I just got back from Albury which is on the NSW-Victorian border about 250 km north of Melbourne. It's actually far greener and wetter out west than I was expecting, the last time I saw past the great dividing range* it was in the height of the drought and there was nothing but empty fields, dry grass and skinny livestock. I can't say it was green and blooming, but it was not nearly as depressing as I had anticipated, mainly because of heavy rains in the time before. This was my first long distance family road trip since I left home two and a half years ago and the tension between some of the six members of my nuclear family was fairly high. Albury is a small city of 50 000 residents or about 90 000 residents when you add in the population of Wodonga which is on the Victorian side of the river. We were there mainly because it was where my father grew up and 2 other members of my nuclear family (including me) were born, and Dad wanted to see some of his school mates while his parents were still living there so he'd have someone to stay with. Because of my exams we were only able to stay one and a half days before returning, which made the 14 hours of total time on the road seem a lot more significant. The road was the Hume Highway which the main route between Sydney and Melbourne where B Doubles (articulated trucks with two trailers and 34 wheels) outnumber passenger vehicles for most of the year. The road starts off as a 6 lane freeway in Sydney, degenerates into a 4 lane highway past Canberra and peters off into a 2 lane goat track 80km or so before it crosses the state border. All up, I got to see where I grew up, I had an excuse not to study and I managed to get free food so I'm quite satisfied.
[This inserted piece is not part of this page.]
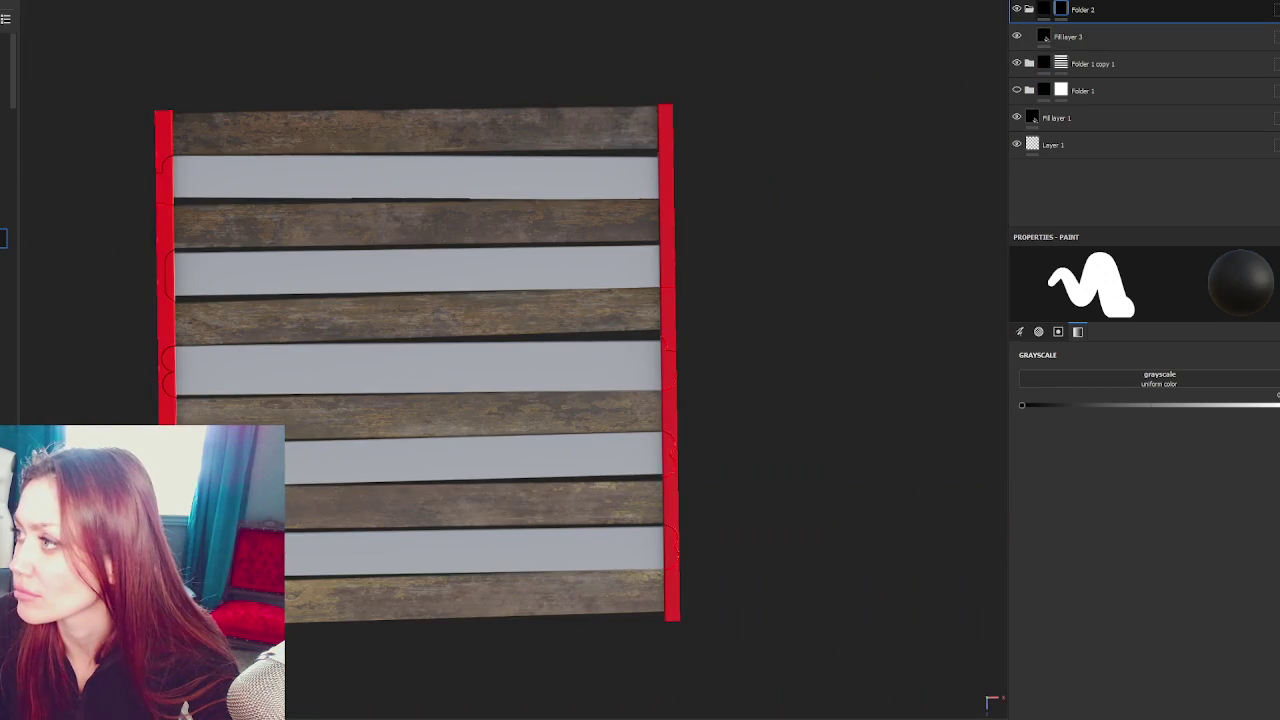
{"action": "left_click", "coordinate": [1268, 9]}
* The great dividing range is a tall mountain range that goes down most of the Australian east coast and provides a profound climatic barrier between the coastal and inland areas. It also contains all of Australia's ski slopes and provided a settlement barrier throughout Australia's early years of white settlement.
This morning I found out that I didn't get that Google Summer of code stipend. To be honest I was slightly bummed out by it, though I never really expected to get it or really made more than a superficial effort to get it so I can't say I'm too surprised or pissed off. It's good to see that Behdad got one, his proposal looks like it would be pretty awesome if he gets it working. Frankly, if anything peeves me it's how little support Gnome was given in light of the enormous number of applications that were filed. Of cause, all up US$60k is a very generous sponsorship, and I think I speak on behalf of most Gnomers by expressing gratitude for it, but come on, it was half as many as KDE and they had far less submissions, that kinda seems lame. Of cause Mono, Gaim, Ubuntu and Fedora were all supported generously too and that could intersect a fair bit, but it is quite obvious that this is not the same thing. I think that a major part of the problem was the completely uninspiring list of proposed bounties given by Gnome. It's sad that nobody managed to think up something fun to do that may have got some development done or some new recruits. Nobody wants to have their first developer experience with Gnome involving tedious memory or CPU optimizations and nobody wants to do anything involving documentation. I think it is very sad that the bounties list did not reflect that obvious truth, having the least fun six suggestions first is just asking for nobody to consider doing any of them. Of cause that would never have helped me, since my problem is that from the beginning I wanted to keep working on librsvg, a project that it is universally accepted that nobody cares about, but it really could have done some good for other candidates to have something fun to aim for.
Orwell is 73H r0x0r
I've been reading a book of George Orwell's essays. I am renewed in my belief that George Orwell was the best writer ever born. George Orwell is admired by me for a few different reasons. Firstly, because he was compelled by integrity (or by his ego, according to him). This means that if he believed something, he would tell the world how he saw it. He spoke out against imperialism, communism, class inequality, mistreatment of the unemployed and totalitarianism in various essays and novels, each one covering at least of of these issues. He was compelled to represent the truth, even when it detracted from the overall aesthetics of the books. Secondly, his command of English prose has never been surpassed by anyone... ever. Orwell used the language for what it was designed for: saying stuff, clearly, succinctly and elegantly. Orwell understood rhyme, rhythm and the sound of beautiful phrases yet his linguistic beauty was that of sheer simplicity, a language that could be read by anyone and could be read smoothly and quickly and goes straight to the soul. Orwell was a great linguist but did not flutter around, wasting time with nice sounds or overly poetic imagery (except for maybe his first novel "Burmese Days", still a good book of cause). Orwell would never say that his "vocabulary is a canonical embodiment of the English lexicon" like a pompous git, although he'd probably have the right to (he'd be more likely to tell an allegory about George W. Bush then go back to his grave). An example of his awesomeness is the appendix to "Down and Out in Paris and London" where he gives a short treatise on bad language in English. However, before it could be printed, the publisher bowdlerized the dirty words out of it and of cause it lost it's meaning since one could not tell what words were being referred to, yet Orwell demanded it be included in it's cut form, just to make a mockery of that censorship. George Orwell's decayed, inanimate skeleton could beat Dan Brown in a fight easily.